Finalement, à sa manière, il donne une leçon de basket. Il vaut parfois mieux faire croire que l’on ne possède pas certaines limites, plutôt que d’accepter de les avoir. Cela ne marchera pas toujours, mais dans certains cas… Voyez vous-même. Smart reçoit les attentions réservées à certaines stars offensivement : prise à 2 sur pick & roll, montée de défenseur pour éviter un éventuel pull-up en transition (oui, oui), extérieurs qui viennent en aide sur ses drives. Bref, Smart leurre son monde.
Quand les stats ne suffisent plus
Aucun sport, aucune ligue au monde ne s’appuie plus sur les mathématiques que la NBA. Souvent, elles sont devenues un modèle de compréhension pour ce qui nous entourait. Pour comprendre la santé d’une équipe, pour comprendre l’impact d’un joueur, pour déterminer de l’efficacité d’un système de jeu. Les statistiques ont envahies la NBA, et on ne va pas s’en plaindre puisque cela nous donne plus d’armes pour parler de notre sport. Pourtant, il est important de signaler qu’un sport restera toujours imprévisible, qu’il créera toujours des anomalies, et ça non plus, on ne va pas se priver de le louer.
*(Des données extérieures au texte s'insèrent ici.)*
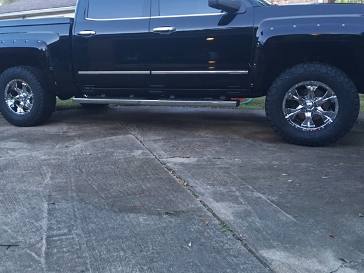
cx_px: 161
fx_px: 347
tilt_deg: -8.4
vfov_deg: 42.9
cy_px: 120
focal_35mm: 33
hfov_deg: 55.2
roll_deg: +3.3
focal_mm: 4.15
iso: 80
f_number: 2.2
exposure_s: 1/10
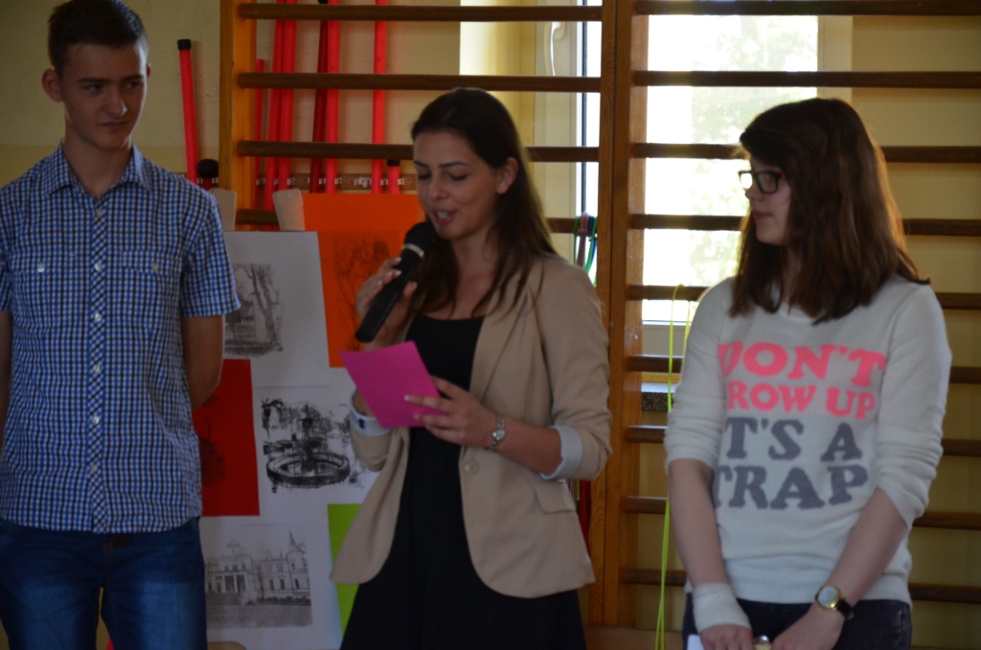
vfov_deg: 8.7
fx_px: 4283
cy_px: 325
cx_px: 490
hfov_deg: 13.1
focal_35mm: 158
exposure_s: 1/60
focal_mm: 105
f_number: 5.6
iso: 640
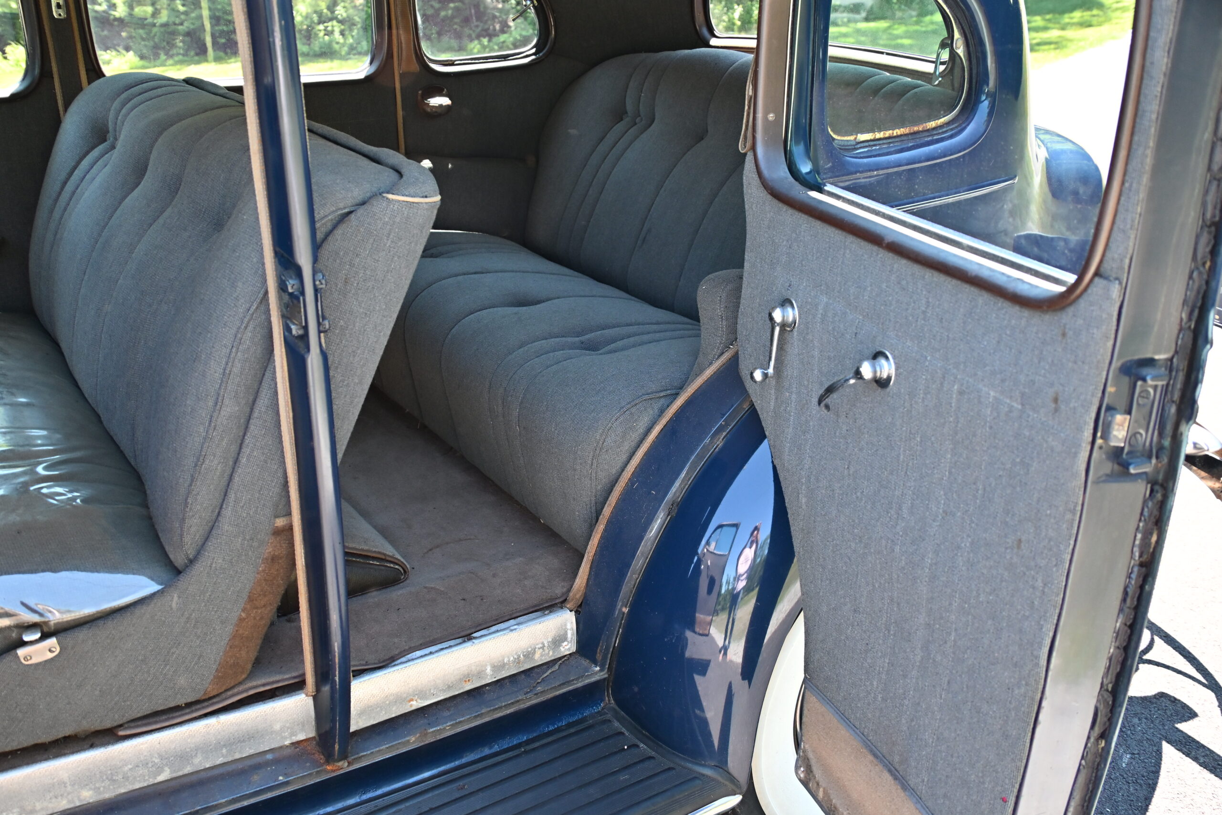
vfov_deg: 40.0
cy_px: 408
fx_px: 1120
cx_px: 611
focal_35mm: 33
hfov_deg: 57.2
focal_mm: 22
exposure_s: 1/125
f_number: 3.5
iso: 560
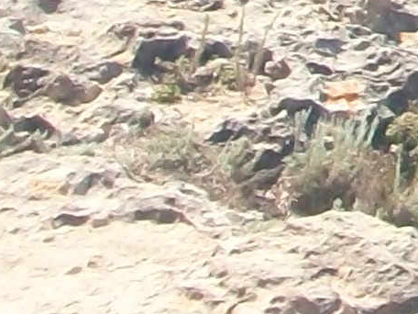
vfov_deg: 4.4
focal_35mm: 320
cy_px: -706
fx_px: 3864
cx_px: 1200
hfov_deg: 5.8
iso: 80
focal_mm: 7.1
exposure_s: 1/500
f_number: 3.2
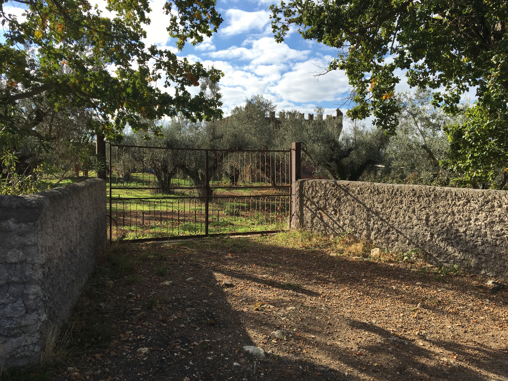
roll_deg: -0.5
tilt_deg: -3.5
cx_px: 254
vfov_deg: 48.2
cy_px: 190
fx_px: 426
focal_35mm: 29
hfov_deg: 61.7
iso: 25
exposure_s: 1/1261
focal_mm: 4.15
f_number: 2.2
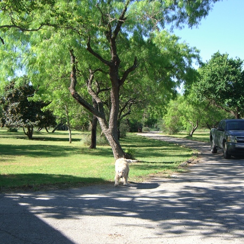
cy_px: 127
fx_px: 383
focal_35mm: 48
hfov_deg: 35.3
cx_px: 139
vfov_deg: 35.3
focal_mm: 7.9
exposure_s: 1/400
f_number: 2.8
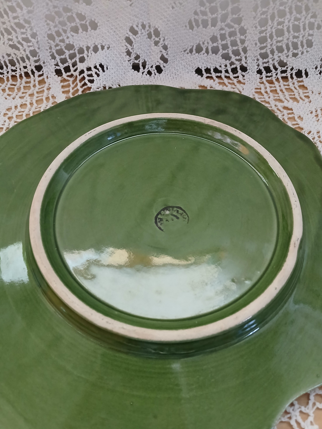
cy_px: 218
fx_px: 335
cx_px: 164
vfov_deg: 65.3
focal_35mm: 27
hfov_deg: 51.4
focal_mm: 3.98
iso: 500
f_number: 1.8
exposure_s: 1/20
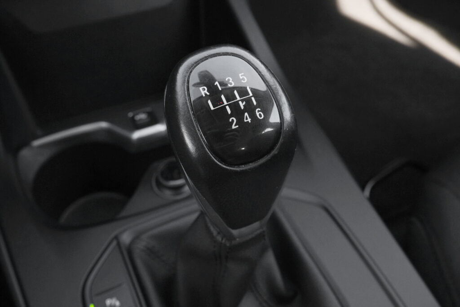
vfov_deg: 33.4
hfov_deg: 48.5
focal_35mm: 40
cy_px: 154
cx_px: 230
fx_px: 511
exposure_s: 1/100
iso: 2000
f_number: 9
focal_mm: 26.4
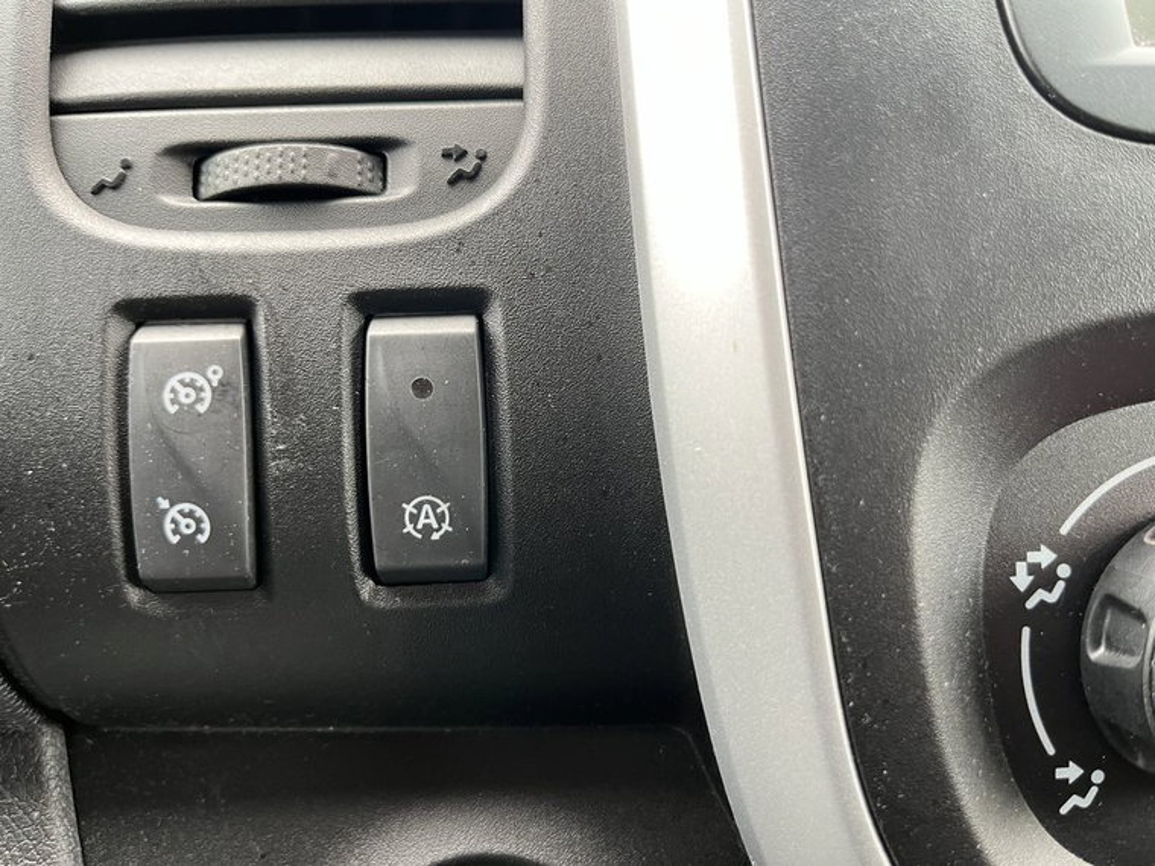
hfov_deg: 67.3
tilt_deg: -12.8
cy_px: 433
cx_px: 578
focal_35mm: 26
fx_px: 868
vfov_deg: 53.1
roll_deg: +0.5
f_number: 1.6
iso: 125
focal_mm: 5.1
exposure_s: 1/94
Une discipline qui défi les lois mathématiques, c’est encore la preuve qu’il peut créer de l’imprévu, et c’est une très bonne nouvelle pour nous. Smart qui augmente la production d’une équipe en étant complètement imprécis au tir, c’est la preuve qu’on peut mettre à mal une science, simplement en mettant 10 joueurs sur un parquet. Et cela nous promet d’autres nuits agitées devant nos écrans, notre S2 bien éveillé (enfin, plus ou moins), hurlant sur des joueurs qui font des choix contraires à la logique. Oui, l’instinct prime encore en NBA.